Provided data START

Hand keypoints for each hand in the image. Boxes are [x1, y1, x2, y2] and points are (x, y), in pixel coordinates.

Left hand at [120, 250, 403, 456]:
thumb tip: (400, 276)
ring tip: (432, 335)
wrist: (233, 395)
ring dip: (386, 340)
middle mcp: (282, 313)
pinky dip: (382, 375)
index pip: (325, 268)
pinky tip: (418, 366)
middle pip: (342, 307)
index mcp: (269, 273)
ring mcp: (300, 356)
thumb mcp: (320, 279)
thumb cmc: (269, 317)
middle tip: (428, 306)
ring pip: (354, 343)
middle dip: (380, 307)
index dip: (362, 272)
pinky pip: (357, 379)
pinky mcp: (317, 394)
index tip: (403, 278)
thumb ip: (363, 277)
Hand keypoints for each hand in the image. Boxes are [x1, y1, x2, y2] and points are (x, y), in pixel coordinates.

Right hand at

Provided data END
Provided data START

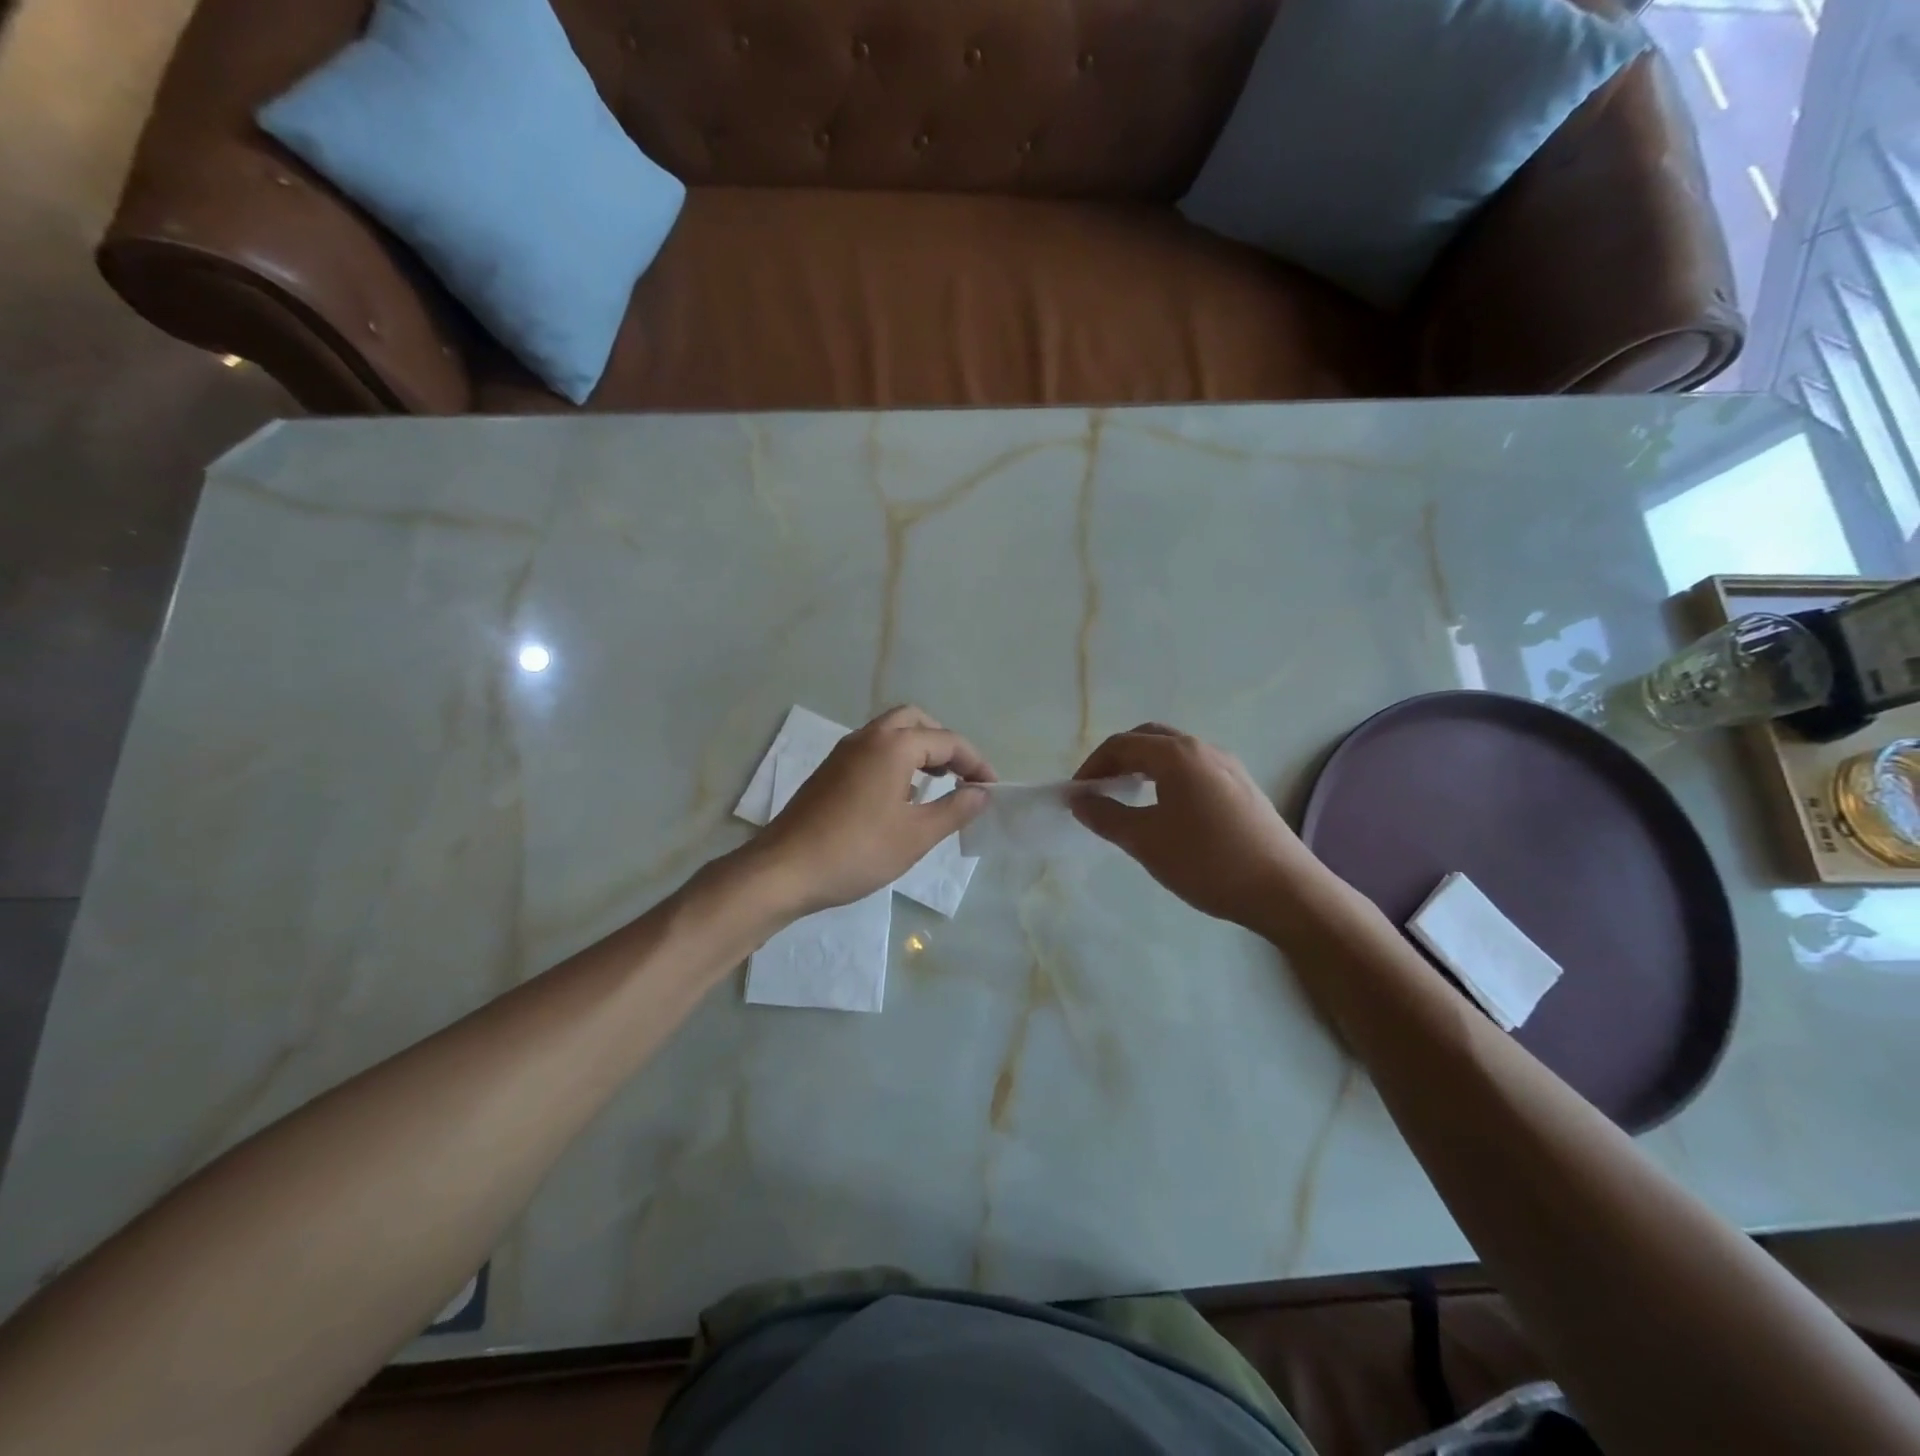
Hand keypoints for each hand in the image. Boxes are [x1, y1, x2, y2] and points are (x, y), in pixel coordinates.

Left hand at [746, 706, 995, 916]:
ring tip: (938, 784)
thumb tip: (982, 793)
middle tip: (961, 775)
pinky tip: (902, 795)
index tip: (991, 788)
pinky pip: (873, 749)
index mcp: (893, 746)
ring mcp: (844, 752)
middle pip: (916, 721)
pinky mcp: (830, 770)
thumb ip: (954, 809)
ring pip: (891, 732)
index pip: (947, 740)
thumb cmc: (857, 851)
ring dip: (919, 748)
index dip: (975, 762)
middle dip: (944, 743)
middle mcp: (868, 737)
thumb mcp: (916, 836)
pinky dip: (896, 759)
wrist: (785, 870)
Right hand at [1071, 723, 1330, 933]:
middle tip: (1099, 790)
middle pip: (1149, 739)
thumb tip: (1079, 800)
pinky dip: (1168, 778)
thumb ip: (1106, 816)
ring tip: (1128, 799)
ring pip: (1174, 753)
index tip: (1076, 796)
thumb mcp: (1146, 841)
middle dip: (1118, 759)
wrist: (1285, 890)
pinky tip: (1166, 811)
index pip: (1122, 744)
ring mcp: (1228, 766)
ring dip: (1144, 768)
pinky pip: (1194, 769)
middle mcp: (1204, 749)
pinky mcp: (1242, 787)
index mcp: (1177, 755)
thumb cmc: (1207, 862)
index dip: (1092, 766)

Provided data END
Provided data START

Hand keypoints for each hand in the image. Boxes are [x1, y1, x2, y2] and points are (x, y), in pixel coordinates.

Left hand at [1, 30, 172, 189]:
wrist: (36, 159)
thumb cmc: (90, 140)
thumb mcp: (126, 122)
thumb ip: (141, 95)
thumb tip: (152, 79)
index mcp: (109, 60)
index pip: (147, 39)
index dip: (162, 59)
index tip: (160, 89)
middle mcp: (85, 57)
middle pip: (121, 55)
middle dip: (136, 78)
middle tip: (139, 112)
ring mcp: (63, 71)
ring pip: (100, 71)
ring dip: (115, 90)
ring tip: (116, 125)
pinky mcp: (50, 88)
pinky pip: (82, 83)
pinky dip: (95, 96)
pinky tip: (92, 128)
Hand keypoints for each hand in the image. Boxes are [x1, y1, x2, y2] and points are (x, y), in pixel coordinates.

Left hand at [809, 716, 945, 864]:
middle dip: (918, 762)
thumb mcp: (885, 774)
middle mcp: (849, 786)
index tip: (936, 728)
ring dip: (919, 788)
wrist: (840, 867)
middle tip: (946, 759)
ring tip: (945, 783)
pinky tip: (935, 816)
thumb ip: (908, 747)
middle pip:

Provided data END

> Directions: Look above for the line holding "wrist: (785, 870)" and the line holding "index dip: (1092, 766)", then output exactly those two lines and every line between them, nothing more.

> Finished task:
wrist: (785, 870)
Right hand at [1071, 723, 1330, 933]:
middle tip: (1099, 790)
middle pip: (1149, 739)
thumb tip: (1079, 800)
pinky dip: (1168, 778)
thumb ip: (1106, 816)
ring tip: (1128, 799)
ring pip: (1174, 753)
index tip: (1076, 796)
thumb mcp: (1146, 841)
middle dip: (1118, 759)
wrist: (1285, 890)
pinky tip: (1166, 811)
index pip: (1122, 744)
ring mcp: (1228, 766)
ring dip: (1144, 768)
pinky pip: (1194, 769)
middle mcp: (1204, 749)
pinky mcp: (1242, 787)
index mcp: (1177, 755)
thumb cmc: (1207, 862)
index dip: (1092, 766)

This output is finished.